Je ne pouvais finir cet hommage bibliographique par une anecdote. Enfant, je suis lecteur de Pif-Gadget. Une publicité annonce la parution d’un album de Rahan et le prix est de 20 francs (3€). Mes parents trouvent çà trop cher. Dans ma tirelire, j’ai quatre pièces de 5 francs, mais en argent. Je prends les pièces, je vais chez la marchande de journaux et je reviens tout heureux chez moi. Quand Papa rentre, il voit la bande dessinée et il s’étonne. Tout heureux de ma décision, je lui avoue. Papa est vite sorti, il a échangé les pièces avec la vendeuse (qui n’avait pas compris la valeur) et il est revenu m’expliquer la valeur des pièces.

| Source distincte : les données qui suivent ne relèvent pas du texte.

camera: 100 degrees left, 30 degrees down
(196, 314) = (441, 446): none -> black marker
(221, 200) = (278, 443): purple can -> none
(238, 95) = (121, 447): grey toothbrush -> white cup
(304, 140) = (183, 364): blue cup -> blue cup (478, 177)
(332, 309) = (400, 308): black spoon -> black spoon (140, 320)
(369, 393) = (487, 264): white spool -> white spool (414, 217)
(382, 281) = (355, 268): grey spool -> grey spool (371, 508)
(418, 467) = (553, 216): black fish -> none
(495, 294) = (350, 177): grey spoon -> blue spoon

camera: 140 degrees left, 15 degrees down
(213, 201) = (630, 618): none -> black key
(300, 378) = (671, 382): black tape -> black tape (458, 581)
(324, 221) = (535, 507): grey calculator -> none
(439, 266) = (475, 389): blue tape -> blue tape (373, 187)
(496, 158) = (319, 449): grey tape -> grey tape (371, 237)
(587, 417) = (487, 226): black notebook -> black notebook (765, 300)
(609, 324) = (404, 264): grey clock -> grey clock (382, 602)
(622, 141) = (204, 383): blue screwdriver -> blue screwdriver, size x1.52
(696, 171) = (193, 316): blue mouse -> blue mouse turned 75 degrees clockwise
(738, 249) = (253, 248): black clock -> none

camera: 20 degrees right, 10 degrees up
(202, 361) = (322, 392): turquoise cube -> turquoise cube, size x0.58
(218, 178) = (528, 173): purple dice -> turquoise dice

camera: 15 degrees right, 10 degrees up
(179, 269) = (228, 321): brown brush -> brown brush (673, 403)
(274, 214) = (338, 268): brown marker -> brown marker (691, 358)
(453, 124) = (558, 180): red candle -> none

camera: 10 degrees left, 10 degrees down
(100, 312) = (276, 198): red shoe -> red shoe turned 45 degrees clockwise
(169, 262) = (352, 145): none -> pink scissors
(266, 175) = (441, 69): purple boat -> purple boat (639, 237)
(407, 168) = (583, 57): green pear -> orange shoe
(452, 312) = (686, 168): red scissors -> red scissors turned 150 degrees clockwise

Pour info, les pièces de 5 francs en argent (0,80 cent de nos jours) valent entre entre 5€ et 5000€.

LES SPECTACULAIRES T4 : LES SPECTACULAIRES DEPASSENT LES BORNES

Printemps 1911, la course automobile Paris-Berlin est l’événement de ce début d’année. Parmi les concurrents, les membres des Spectaculaires… Ils ne sont pas venus par hasard. Le bondissant, sautillant et capricant Arsène Lapin (dixit la présentation) fait chanter la République française . Si les Spectaculaires ne participent pas et ne gagnent pas la course, des secrets d’états seront révélés. Pour Pétronille, Félix, Eustache et Evariste, assistés du professeur Pipolet, c’est l’heure de mettre le pied au plancher !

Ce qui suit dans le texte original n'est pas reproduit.